Saturday, Mar. 17, 1923

Guilty Conscience

Guilty Conscience?

Said Thomas A. Edison: " I wish that the newspapers would print more of the kind of thing you see in The Literary Digest. That has been a great success. It has no scandal." This vexed The Daily News, New York: " Newspapers print the news. That's why they're called newspapers. That part of the news happens to be scandalous is the fault of the people who make it, not the fault of the newspapers." Readers of the San Francisco Chronicle get fun. No sooner had that journal completed a solve-the- mystery-detective-story Prize Contest than it organized a 245-mile endurance motorcycle race, open to all.
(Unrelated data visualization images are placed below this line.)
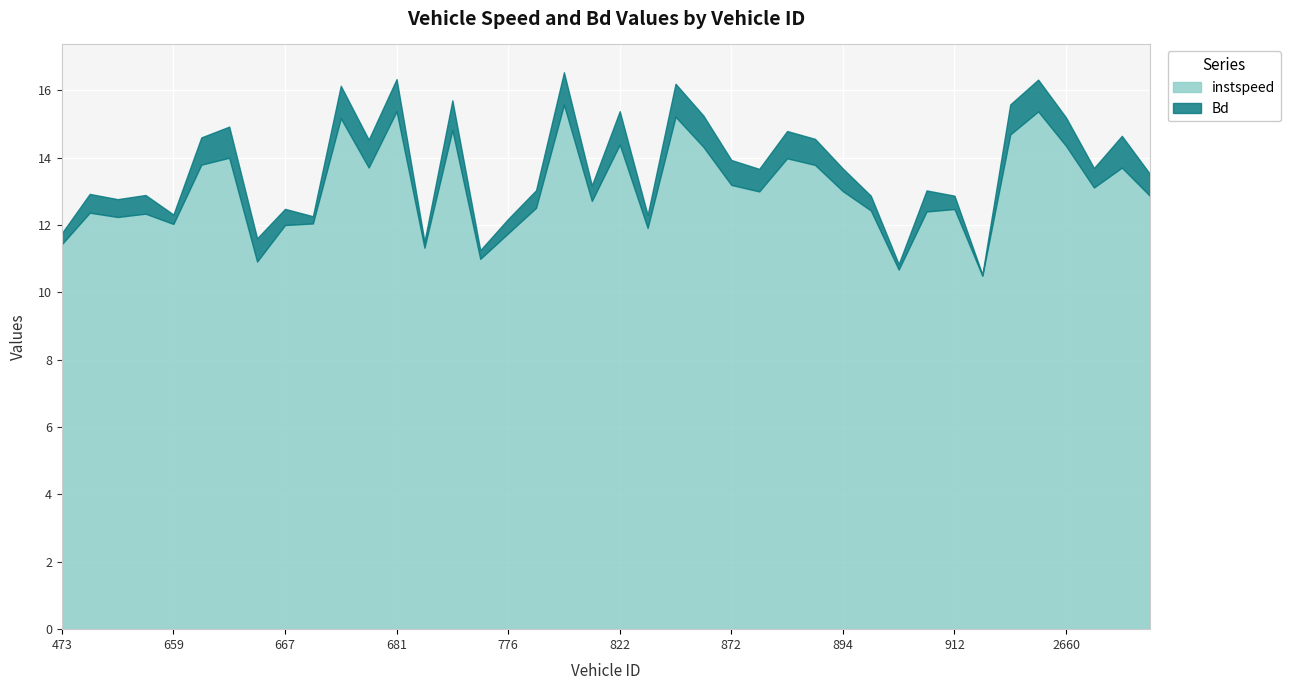

What is the label of the 35th point from the left?

2479.0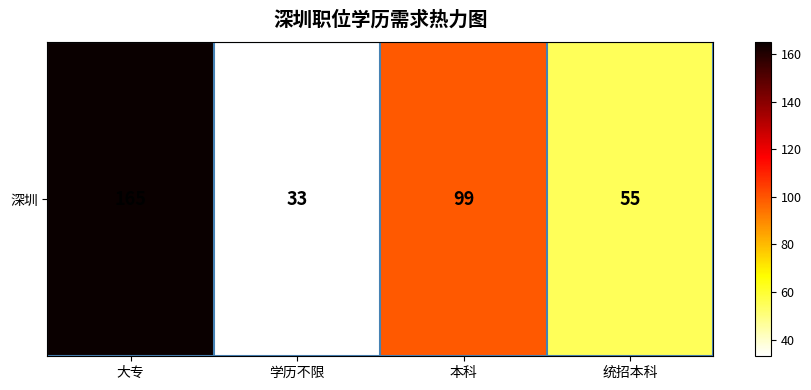

List the labels in order of value, smallest first.

学历不限, 统招本科, 本科, 大专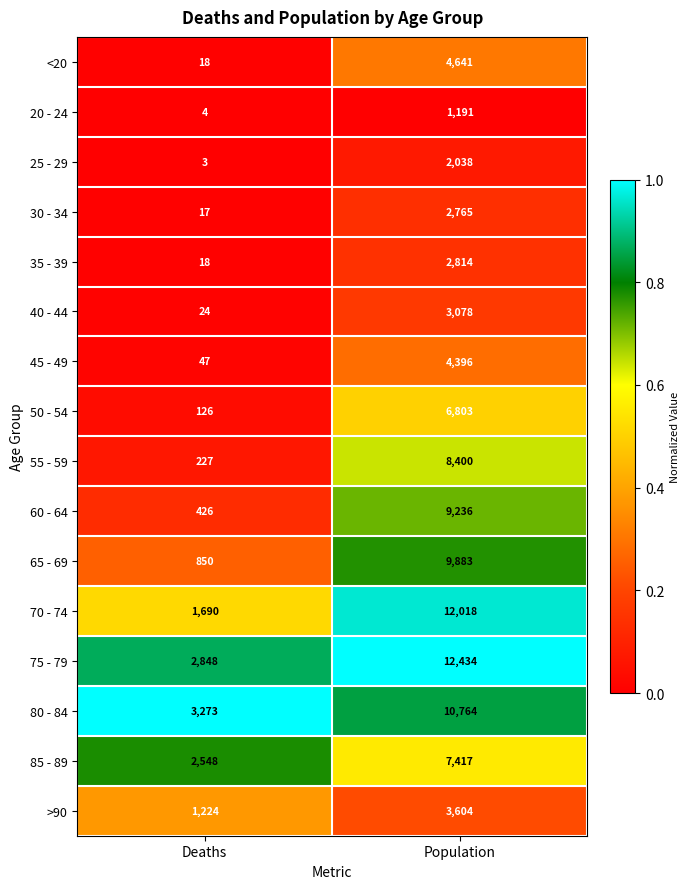

How many distinct data groups are displayed?

16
The largest publishing concern in the world broke all distribution records during 1922. The largest publishing concern is the Government Printing Office, Washington, and it put out more than 55,000,000 bound volumes and pamphlets--an increase of 6,000,000 over 1921. The Louisville Courier-Journal, made famous by the late Henry Watterson, by no means confines itself to the narrow bounds of Kentucky. Hear it fight North Carolina's battles:

" Each time the President goes on one of these golf-hunting trips of his to Indian River in Florida, newspapers report that: ' President Harding is passing through North Carolina.' Why is it that the President persists in ' passing through' the Old North State? Why is it that he doesn't stop off there?"

F. Opper, cartoonist for Mr. Hearst and originator of the " Happy Hooligan" series, has dropped into the habit of portraying Uncle Sam in skirts.

The New York Globe described Hiram Johnson as "the Eamon de Valera of California."